WHAT THE EXERCISE ASKS: Which lines of the records contain the word "dengan"? Copy each one.

STUDY MATERIAL:

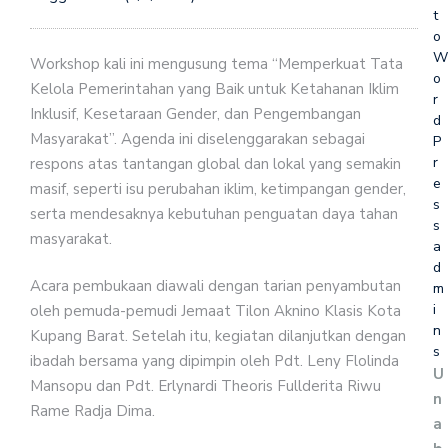
t
o
W
Workshop kali ini mengusung tema “Memperkuat Tata
o
Kelola Pemerintahan yang Baik untuk Ketahanan Iklim
r
Inklusif, Kesetaraan Gender, dan Pengembangan
d
Masyarakat”. Agenda ini diselenggarakan sebagai
P
r
respons atas tantangan global dan lokal yang semakin
e
masif, seperti isu perubahan iklim, ketimpangan gender,
s
serta mendesaknya kebutuhan penguatan daya tahan
s
masyarakat.
a
d
Acara pembukaan diawali dengan tarian penyambutan
m
i
oleh pemuda-pemudi Jemaat Tilon Aknino Klasis Kota
n
Kupang Barat. Setelah itu, kegiatan dilanjutkan dengan
s
ibadah bersama yang dipimpin oleh Pdt. Leny Flolinda
U
Mansopu dan Pdt. Erlynardi Theoris Fullderita Riwu
n
Rame Radja Dima.
a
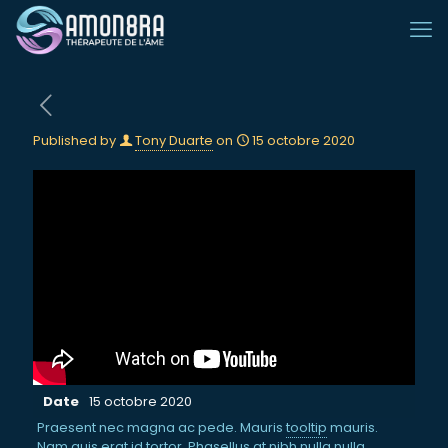
Published by
Tony Duarte
on
15 octobre 2020
Date
15 octobre 2020
Praesent nec magna ac pede. Mauris
tooltip
mauris.
Nam quis erat id tortor. Phasellus at nibh nulla nulla,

EXERCISE OUTPUT:
Acara pembukaan diawali dengan tarian penyambutan
Kupang Barat. Setelah itu, kegiatan dilanjutkan dengan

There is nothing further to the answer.